Le projet Factur-X, aussi appelé « Facturation électronique » ou FE, fait l’objet d’une communication anxiogène sur le thème « Factur-X débarque, c’est une révolution, serez-vous prêt à temps ?? ».
Les entreprises sont appelées à s’y précipiter de toute urgence, Factur-X étant présenté comme une formidable opportunité de modernisation, alors qu’il ne s’agit que d’un nouvel instrument de contrôle fiscal, particulièrement intrusif : il vise à rien moins que transmettre à Bercy toutes les données de toutes les transactions commerciales, en quasi temps réel.
Voyons de plus près de quoi il en retourne.
Orwellification du processus de vente
Dans ce nouveau projet, vous ne remettrez plus vos factures à vos clients : les transactions se feront entre vendeur et administration, via des « portails », puis administration et acheteur, suivant le schéma ci-dessous.

Le vendeur transmettra donc sa facture à un premier portail Internet, qui contrôlera sa conformité, identifiera le vendeur auprès de l’annuaire des services fiscaux, et transmettra les données utiles au fisc. Puis elle la transmettra à un second portail, qui la fera parvenir à votre acheteur.
Et lorsque votre acheteur réglera votre facture, pour ce qui concerne les prestations de service, le règlement devra être effectué via son portail (hors cas de paiement de la TVA sur les débits ou auto-liquidation), qui déclenchera le règlement via votre portail.
Ce nouveau processus concerne toutes les entreprises assujetties à la TVA, y compris les entreprises bénéficiant de la franchise en base.

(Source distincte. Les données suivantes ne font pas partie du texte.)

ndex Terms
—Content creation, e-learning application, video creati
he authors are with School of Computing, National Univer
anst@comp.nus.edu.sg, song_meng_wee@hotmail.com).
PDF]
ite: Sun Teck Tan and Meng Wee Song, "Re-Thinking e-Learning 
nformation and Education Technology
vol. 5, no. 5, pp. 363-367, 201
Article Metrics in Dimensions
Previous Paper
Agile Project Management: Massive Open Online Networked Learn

Les auto-entreprises sont donc concernées.
Simple, non ? 🙁
Les acteurs de la facturation électronique
Les logiciels de facturation
Le premier maillon, ce sont les logiciels spécialisés qui vont produire les factures au format Factur-X, norme de structuration de données informatiques au format XML, concernant principalement la France et l’Allemagne (il existe d’autres formats d’échange de données informatisées que Factur-X, comme UBL ou CII).
Alors qu’une part très importante (2.5 des 3.8 millions d’entreprises françaises, selon certaines estimations), utiliseraient un simple tableur, voire un facturier papier, il sera désormais imposé à toutes d’utiliser un logiciel spécifique de facturation.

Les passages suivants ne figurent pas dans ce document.